Instructions to follow — Leaving out pictures, output exactly the lines below from the one that has "Kiến trúc sư: 7 -> 8" through the one that has "155: 2.2 -> 3.1", and nothing else.

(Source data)
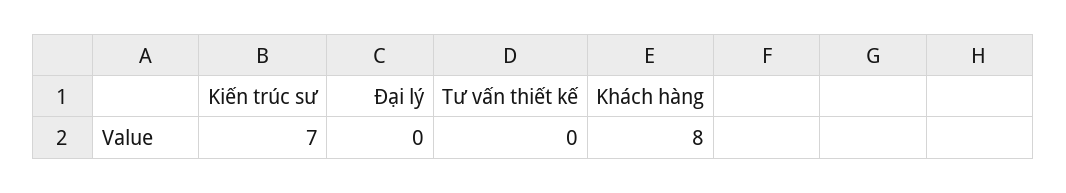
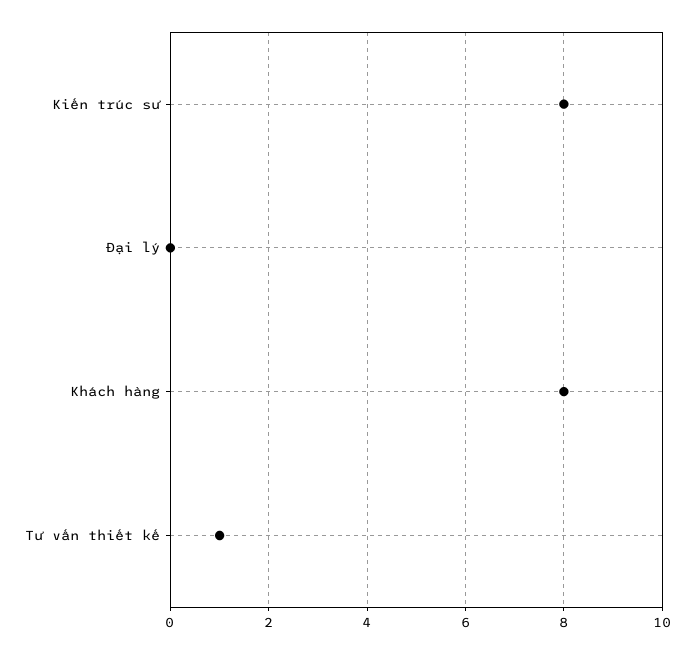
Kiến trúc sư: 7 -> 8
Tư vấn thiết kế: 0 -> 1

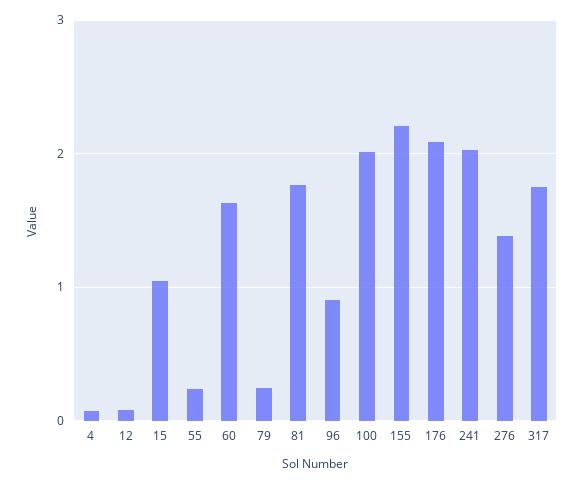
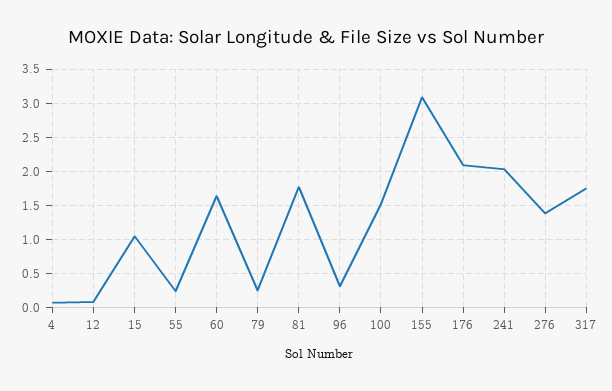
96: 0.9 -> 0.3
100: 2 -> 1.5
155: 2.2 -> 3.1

---

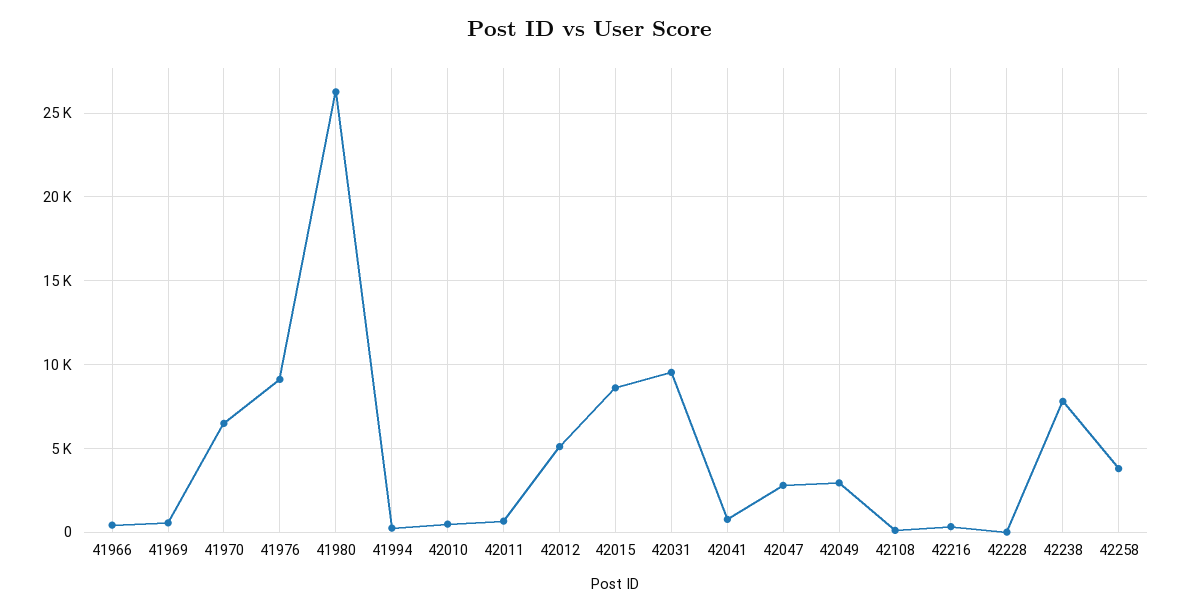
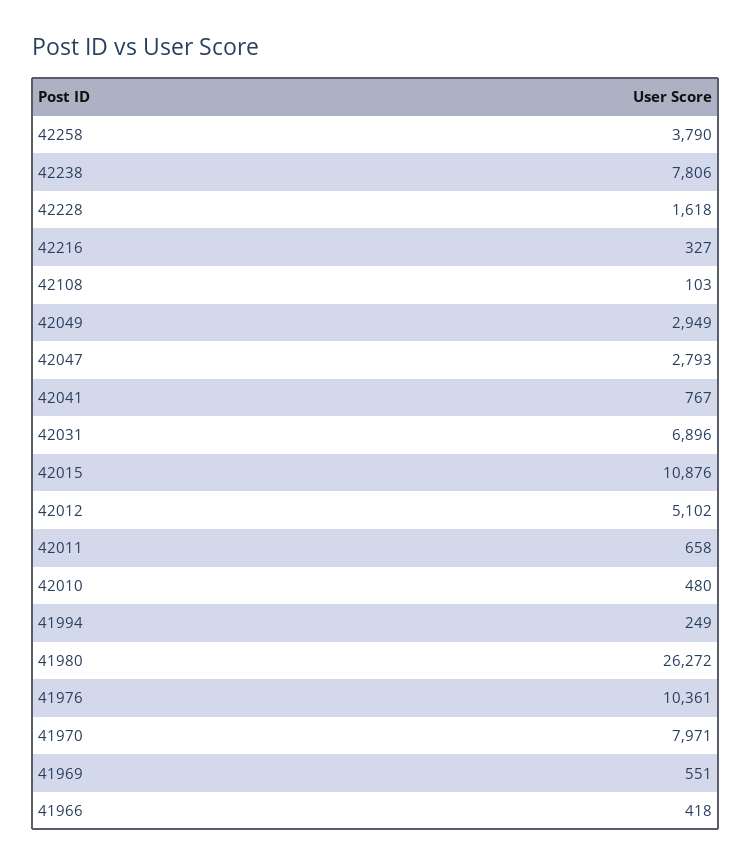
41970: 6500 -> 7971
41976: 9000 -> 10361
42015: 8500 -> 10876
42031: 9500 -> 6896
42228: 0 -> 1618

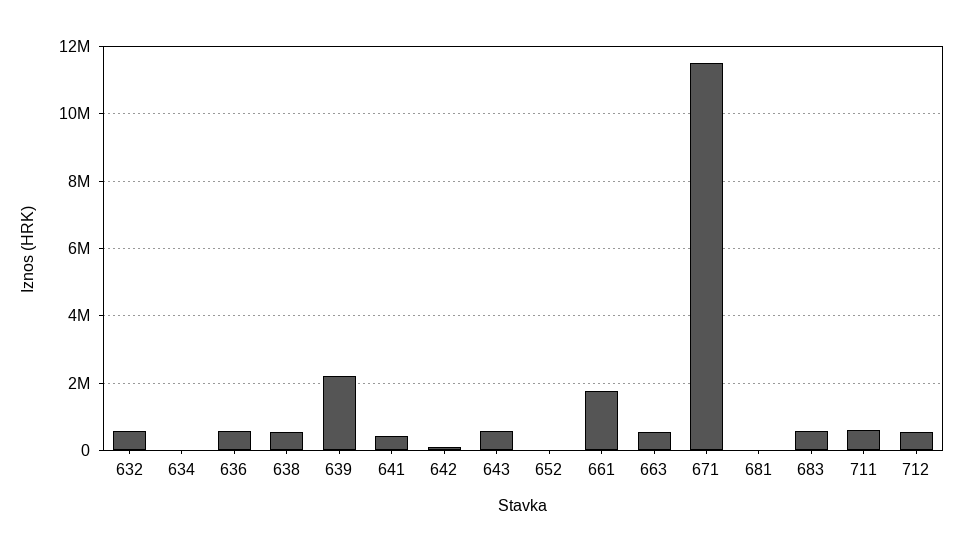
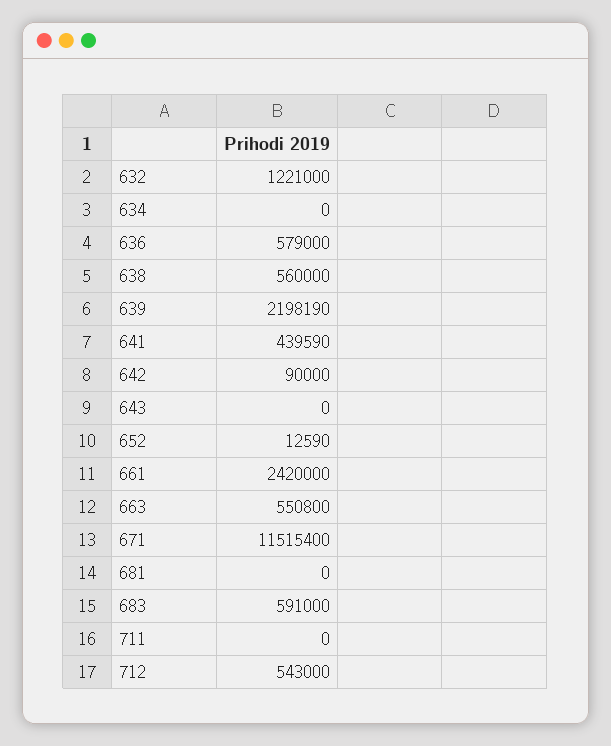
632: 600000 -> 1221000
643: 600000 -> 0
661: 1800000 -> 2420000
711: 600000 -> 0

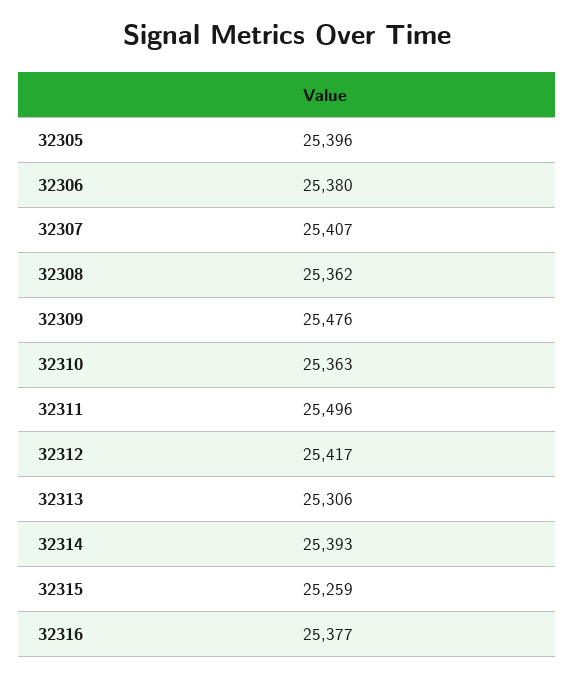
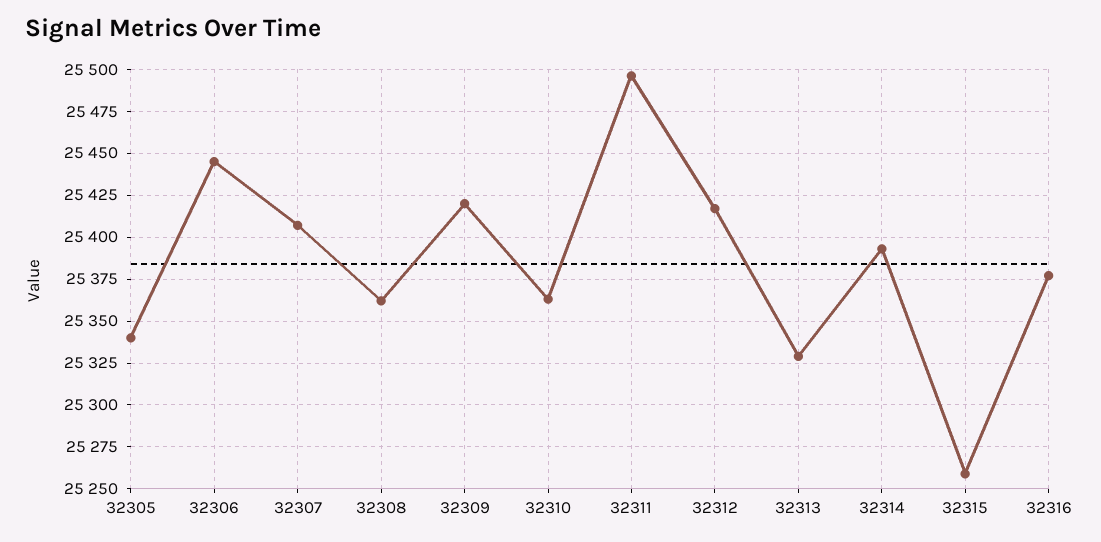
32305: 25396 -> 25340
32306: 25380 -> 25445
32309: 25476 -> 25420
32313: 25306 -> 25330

Completed exercise —
Kiến trúc sư: 7 -> 8
Tư vấn thiết kế: 0 -> 1

96: 0.9 -> 0.3
100: 2 -> 1.5
155: 2.2 -> 3.1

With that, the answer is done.